### What needs to be done
State the number of lines in the following data that contain the string "vgaGreen", and nothing else.

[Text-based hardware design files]
= = =

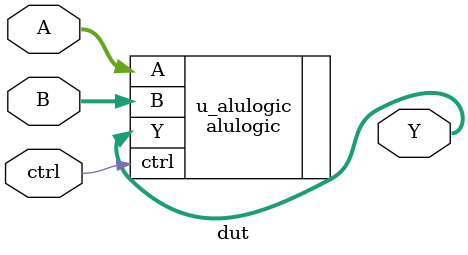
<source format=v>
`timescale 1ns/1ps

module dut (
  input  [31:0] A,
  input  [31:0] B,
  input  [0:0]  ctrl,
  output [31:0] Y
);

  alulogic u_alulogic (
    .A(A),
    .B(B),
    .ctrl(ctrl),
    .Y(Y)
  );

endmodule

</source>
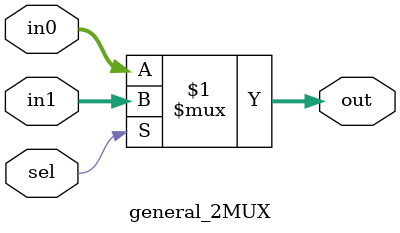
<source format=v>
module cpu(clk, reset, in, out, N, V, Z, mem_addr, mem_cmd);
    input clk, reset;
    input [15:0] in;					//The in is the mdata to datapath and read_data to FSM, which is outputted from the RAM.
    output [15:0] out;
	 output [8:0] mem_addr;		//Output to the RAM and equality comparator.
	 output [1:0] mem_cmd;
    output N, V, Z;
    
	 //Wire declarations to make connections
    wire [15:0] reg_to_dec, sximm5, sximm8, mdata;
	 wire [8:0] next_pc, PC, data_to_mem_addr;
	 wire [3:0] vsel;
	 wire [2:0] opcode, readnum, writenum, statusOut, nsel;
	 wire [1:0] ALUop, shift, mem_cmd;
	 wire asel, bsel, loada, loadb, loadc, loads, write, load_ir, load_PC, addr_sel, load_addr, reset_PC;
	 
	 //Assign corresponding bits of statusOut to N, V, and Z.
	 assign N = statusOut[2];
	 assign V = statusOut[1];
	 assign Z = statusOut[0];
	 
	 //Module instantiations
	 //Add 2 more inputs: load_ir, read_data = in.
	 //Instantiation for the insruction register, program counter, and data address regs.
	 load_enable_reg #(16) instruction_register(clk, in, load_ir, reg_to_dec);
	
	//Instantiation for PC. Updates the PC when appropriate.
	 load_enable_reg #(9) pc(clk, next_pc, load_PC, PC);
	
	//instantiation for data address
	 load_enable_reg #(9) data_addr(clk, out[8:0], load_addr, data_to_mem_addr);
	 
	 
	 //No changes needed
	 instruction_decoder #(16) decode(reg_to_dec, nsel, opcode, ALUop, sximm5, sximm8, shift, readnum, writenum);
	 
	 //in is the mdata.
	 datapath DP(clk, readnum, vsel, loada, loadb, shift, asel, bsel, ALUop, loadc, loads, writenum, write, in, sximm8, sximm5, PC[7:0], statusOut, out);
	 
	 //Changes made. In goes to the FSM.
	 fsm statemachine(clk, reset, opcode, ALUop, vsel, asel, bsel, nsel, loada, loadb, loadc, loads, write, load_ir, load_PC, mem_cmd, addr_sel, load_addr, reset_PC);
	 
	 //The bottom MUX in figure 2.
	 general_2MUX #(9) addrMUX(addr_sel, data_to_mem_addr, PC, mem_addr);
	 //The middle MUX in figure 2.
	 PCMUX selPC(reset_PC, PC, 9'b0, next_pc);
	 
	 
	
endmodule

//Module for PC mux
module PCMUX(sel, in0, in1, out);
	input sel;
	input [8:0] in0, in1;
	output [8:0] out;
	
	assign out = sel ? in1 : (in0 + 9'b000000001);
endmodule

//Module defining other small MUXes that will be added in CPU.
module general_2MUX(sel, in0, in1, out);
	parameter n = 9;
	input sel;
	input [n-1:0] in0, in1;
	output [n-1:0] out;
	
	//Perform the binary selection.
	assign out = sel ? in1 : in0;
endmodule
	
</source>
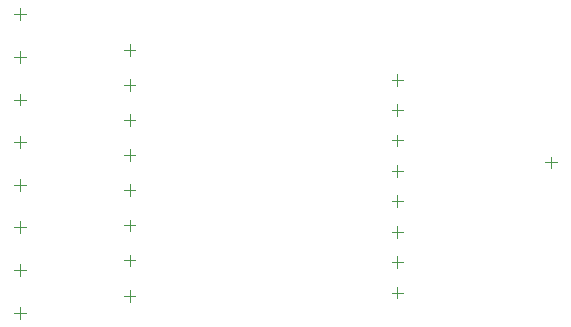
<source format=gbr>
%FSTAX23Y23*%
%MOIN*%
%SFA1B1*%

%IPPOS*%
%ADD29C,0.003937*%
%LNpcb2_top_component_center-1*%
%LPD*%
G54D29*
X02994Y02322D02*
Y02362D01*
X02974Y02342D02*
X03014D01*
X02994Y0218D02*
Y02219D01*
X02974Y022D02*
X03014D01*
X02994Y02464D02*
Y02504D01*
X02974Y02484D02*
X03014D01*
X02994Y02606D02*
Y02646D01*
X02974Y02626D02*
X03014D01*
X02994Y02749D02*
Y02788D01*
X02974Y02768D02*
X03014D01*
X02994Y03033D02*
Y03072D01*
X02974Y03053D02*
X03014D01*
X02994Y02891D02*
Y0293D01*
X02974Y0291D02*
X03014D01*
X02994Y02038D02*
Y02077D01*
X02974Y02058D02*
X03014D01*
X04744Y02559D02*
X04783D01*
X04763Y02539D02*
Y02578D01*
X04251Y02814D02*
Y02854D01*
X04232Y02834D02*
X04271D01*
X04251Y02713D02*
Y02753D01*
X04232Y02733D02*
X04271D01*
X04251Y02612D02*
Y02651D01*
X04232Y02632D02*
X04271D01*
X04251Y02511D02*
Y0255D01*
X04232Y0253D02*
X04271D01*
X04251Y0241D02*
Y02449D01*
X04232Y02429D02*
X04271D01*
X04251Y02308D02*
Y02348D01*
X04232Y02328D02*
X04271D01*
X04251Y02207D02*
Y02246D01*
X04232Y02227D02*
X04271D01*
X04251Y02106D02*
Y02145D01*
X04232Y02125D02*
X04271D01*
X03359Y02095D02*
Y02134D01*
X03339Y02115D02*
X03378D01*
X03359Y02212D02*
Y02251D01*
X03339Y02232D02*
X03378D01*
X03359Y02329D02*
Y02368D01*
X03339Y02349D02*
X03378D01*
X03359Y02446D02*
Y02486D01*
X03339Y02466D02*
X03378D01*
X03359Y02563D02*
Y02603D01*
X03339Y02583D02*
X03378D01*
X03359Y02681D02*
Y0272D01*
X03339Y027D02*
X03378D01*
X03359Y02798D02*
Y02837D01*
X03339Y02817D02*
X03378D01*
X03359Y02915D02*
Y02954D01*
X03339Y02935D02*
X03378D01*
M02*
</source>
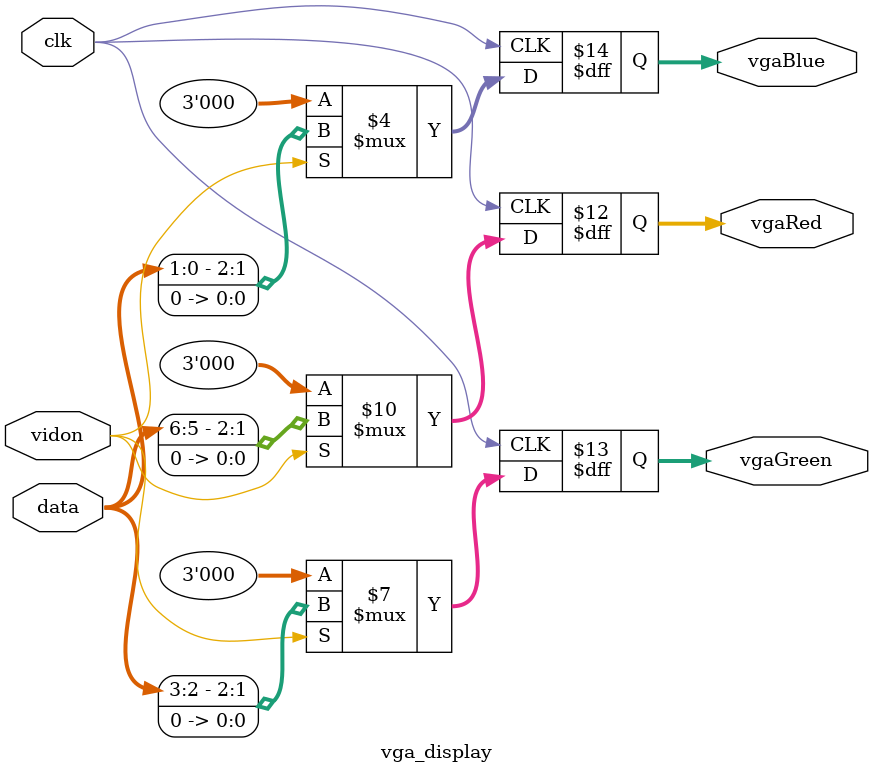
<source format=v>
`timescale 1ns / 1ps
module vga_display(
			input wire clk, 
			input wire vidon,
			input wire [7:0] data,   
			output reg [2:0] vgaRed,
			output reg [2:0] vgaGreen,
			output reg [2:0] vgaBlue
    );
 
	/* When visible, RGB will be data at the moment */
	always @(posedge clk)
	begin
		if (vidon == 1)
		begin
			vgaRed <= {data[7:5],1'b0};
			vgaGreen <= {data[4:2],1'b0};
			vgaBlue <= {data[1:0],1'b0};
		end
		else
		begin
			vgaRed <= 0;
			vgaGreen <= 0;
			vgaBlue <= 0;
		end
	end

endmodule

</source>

= = =

### Expected answer
3